Later, it becomes something you are.
- You do not practice Tai Chi — you move with awareness
- You do not perform Self-Tuina — you touch with attention
- You do not practice mindful eating — you eat with presence
Section 2: How a System Becomes a Way of Life
A system becomes a way of life
not through intensity,
but through integration.
It becomes the background quality of your life.
The Three Stages
Stage 1: Deliberate Practice
You practice intentionally.
Stage 2: Rhythmic Habit
Practice attaches to daily rhythms.
Stage 3: Embodied Presence
Practice dissolves.
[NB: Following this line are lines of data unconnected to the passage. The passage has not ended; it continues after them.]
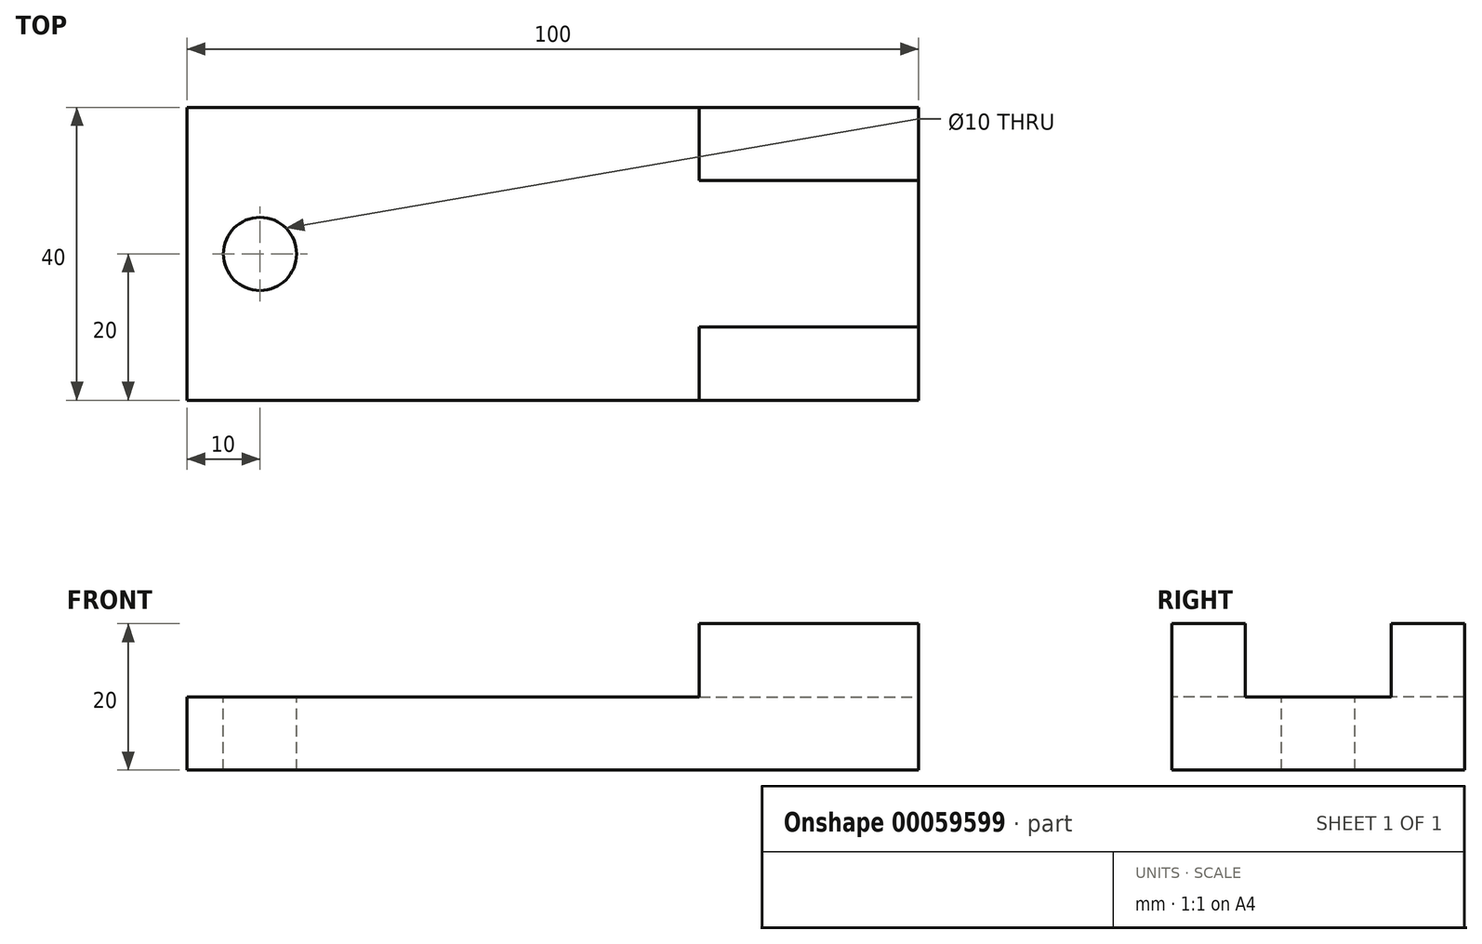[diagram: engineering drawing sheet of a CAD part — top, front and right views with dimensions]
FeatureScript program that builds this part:
annotation { "Feature Type Name" : "Feature", "Feature Type Description" : "" }
export const myFeature = defineFeature(function(context is Context, id is Id, definition is map)
    precondition{}
    {
        {
            var Q0;
            Q0=qCreatedBy(makeId("Top.planeOp"),FACE);
            var sketch = newSketch(context, id + "F0", { "sketchPlane" : qUnion([Q0])});
            skLineSegment(sketch, "E0.bottom", {"start": v(-10, 20) * mm, "end": v(90, 20) * mm});
            skLineSegment(sketch, "E0.top", {"start": v(-10, -20) * mm, "end": v(90, -20) * mm});
            skLineSegment(sketch, "E0.left", {"start": v(-10, 20) * mm, "end": v(-10, -20) * mm});
            skLineSegment(sketch, "E0.right", {"start": v(90, 20) * mm, "end": v(90, -20) * mm});
            skSolve(sketch);
        }
        {
            var Q0;
            Q0 = qSketchRegion(id + "F0", true);
            extrude(context, id + "F1", {"entities" : qUnion([Q0]), "depth" : 10 * mm});
        }
        {
            var Q0;
            Q0=makeQuery(id+"F1.opExtrude","CAP_FACE",FACE,{"disambiguationData":[OSD([sQuery(id+"F0.wireOp",EDGE,"E0.bottom"),sQuery(id+"F0.wireOp",EDGE,"E0.top"),sQuery(id+"F0.wireOp",EDGE,"E0.left"),sQuery(id+"F0.wireOp",EDGE,"E0.right")])],"isStart":false});
            var sketch = newSketch(context, id + "F2", { "sketchPlane" : qUnion([Q0])});
            skCircle(sketch, "E1", {"center": v(0, 0) * mm, "radius": 5 * mm});
            skSolve(sketch);
        }
        {
            var Q0;
            Q0 = qSketchRegion(id + "F2", true);
            extrude(context, id + "F3", {"entities" : qUnion([Q0]), "operationType" : NewBodyOperationType.REMOVE, "endBound" : BoundingType.UP_TO_NEXT, "oppositeDirection" : true, "depth" : 25 * mm});
        }
        {
            var Q0;
            Q0=makeQuery(id+"F1.opExtrude","CAP_FACE",FACE,{"disambiguationData":[OSD([sQuery(id+"F0.wireOp",EDGE,"E0.bottom"),sQuery(id+"F0.wireOp",EDGE,"E0.top"),sQuery(id+"F0.wireOp",EDGE,"E0.left"),sQuery(id+"F0.wireOp",EDGE,"E0.right")])],"isStart":false});
            var sketch = newSketch(context, id + "F4", { "sketchPlane" : qUnion([Q0])});
            skLineSegment(sketch, "E2.bottom", {"start": v(60, 20) * mm, "end": v(90, 20) * mm});
            skLineSegment(sketch, "E2.top", {"start": v(60, -20) * mm, "end": v(90, -20) * mm});
            skLineSegment(sketch, "E2.left", {"start": v(60, 20) * mm, "end": v(60, -20) * mm});
            skLineSegment(sketch, "E2.right", {"start": v(90, 20) * mm, "end": v(90, -20) * mm});
            skSolve(sketch);
        }
        {
            var Q0;
            Q0 = qSketchRegion(id + "F4", true);
            extrude(context, id + "F5", {"entities" : qUnion([Q0]), "operationType" : NewBodyOperationType.ADD, "depth" : 10 * mm});
        }
        {
            var Q0;
            Q0=makeQuery(id+"F5.opExtrude","CAP_FACE",FACE,{"disambiguationData":[OSD([sQuery(id+"F4.wireOp",EDGE,"E2.bottom"),sQuery(id+"F4.wireOp",EDGE,"E2.top"),sQuery(id+"F4.wireOp",EDGE,"E2.left"),sQuery(id+"F4.wireOp",EDGE,"E2.right")])],"isStart":false});
            var sketch = newSketch(context, id + "F6", { "sketchPlane" : qUnion([Q0])});
            skLineSegment(sketch, "E3.bottom", {"start": v(60, 10) * mm, "end": v(90, 10) * mm});
            skLineSegment(sketch, "E3.top", {"start": v(60, -10) * mm, "end": v(90, -10) * mm});
            skLineSegment(sketch, "E3.left", {"start": v(60, 10) * mm, "end": v(60, -10) * mm});
            skLineSegment(sketch, "E3.right", {"start": v(90, 10) * mm, "end": v(90, -10) * mm});
            skSolve(sketch);
        }
        {
            var Q0;
            Q0=makeQuery(id+"F6.imprint","IMPRINT",FACE,{"disambiguationData":[TD([[makeQuery(id+"F6.imprint","IMPRINT",EDGE,{"derivedFrom":sQuery(id+"F6.wireOp",EDGE,"E3.bottom")}),-1.0]])]});
            extrude(context, id + "F7", {"entities" : qUnion([Q0]), "operationType" : NewBodyOperationType.REMOVE, "oppositeDirection" : true, "depth" : 10 * mm});
        }
    });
Life remains.
Section 3: What This Looks Like in a Day
This is not a schedule.
This is a way of living.
- Morning — one breath before the phone
- Movement — a few minutes of natural movement
- Eating — one complete, attentive bite
- Transitions — one breath between activities
- Rest — hands on the body, breath settles
Section 4: The Markers of Integration
- Practice happens without effort
- Awareness carries across situations
- The body becomes trustworthy
- The system becomes invisible
Section 5: When the System Practices You
At first, you practice the system.
Then, the system supports you.
Finally—
the system begins to shape you.
This is not achievement.
This is return.
Section 6: What You Return To
You return to what was always there.
HanFlow does not add.
It removes interference.
Section 7: The Complete Arc
Understanding → Practice → Integration → Being
Section 8: Where to Begin
One breath.
One bite.
One moment.
That is enough.
Conclusion: You Were Always Here
HanFlow is not something you acquire.
It is something you remember.
About the Author
Zhenjiang Zhi is the founder of the HanFlow Initiative, dedicated to translating traditional Chinese embodied practices into accessible forms for contemporary life.
© 2026 HanFlow. Licensed under CC BY 4.0.